Hart, H. L. (1958, February). Positivism and the Separation of Law and Morals. Harvard Law Review, 71(4), 593-629. JSTOR. https://doi.org/10.2307/1338225

Koch, P. (2019, December 20). How should we balance morality and the law? - Baylor College of Medicine Blog Network. Baylor College of Medicine Blog Network -. Retrieved June 28, 2022, from https://blogs.bcm.edu/2019/12/20/how-should-we-balance-morality-and-the-law/

Pew Research Center. (2022, June 13). 61% of Americans say abortion should be legal. Pew Research Center. Retrieved June 28, 2022, from https://www.pewresearch.org/fact-tank/2022/06/13/about-six-in-ten-americans-say-abortion-should-be-legal-in-all-or-most-cases-2/

Phu, S. (2020, May 20). Resistance Isn't Futile: A Case Study of the Hong Kong Extradition Bill Protests | Natural Sciences and Mathematics.
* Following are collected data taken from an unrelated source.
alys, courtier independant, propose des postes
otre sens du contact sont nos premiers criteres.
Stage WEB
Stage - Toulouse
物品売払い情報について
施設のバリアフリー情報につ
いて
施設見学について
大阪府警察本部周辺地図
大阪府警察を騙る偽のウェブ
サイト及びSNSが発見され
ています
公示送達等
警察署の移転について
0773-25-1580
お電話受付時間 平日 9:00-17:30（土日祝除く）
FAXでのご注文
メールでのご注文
College of Natural Sciences and Mathematics. Retrieved June 28, 2022, from https://science.du.edu/research/showcase/resistance-case-study-hong-kong-protests

Shavell, S. (2002). Law versus Morality as Regulators of Conduct. American Law and Economics Review, V4(N2), 227-257. http://www.law.harvard.edu/faculty/shavell/pdf/4_Amer_Law_Econ_Rev_227.pdf

Sutherland, C. (2016, September 9). Progressive Prudes (South Africa) | The Other Foundation. The Other Foundation |. Retrieved June 25, 2022, from https://theotherfoundation.org/progressive-prudes/

Sonnert, G., & Commons, M. L. (1994). Society and the highest stages of moral development. Politics and the Individual, 4(1), 31-55.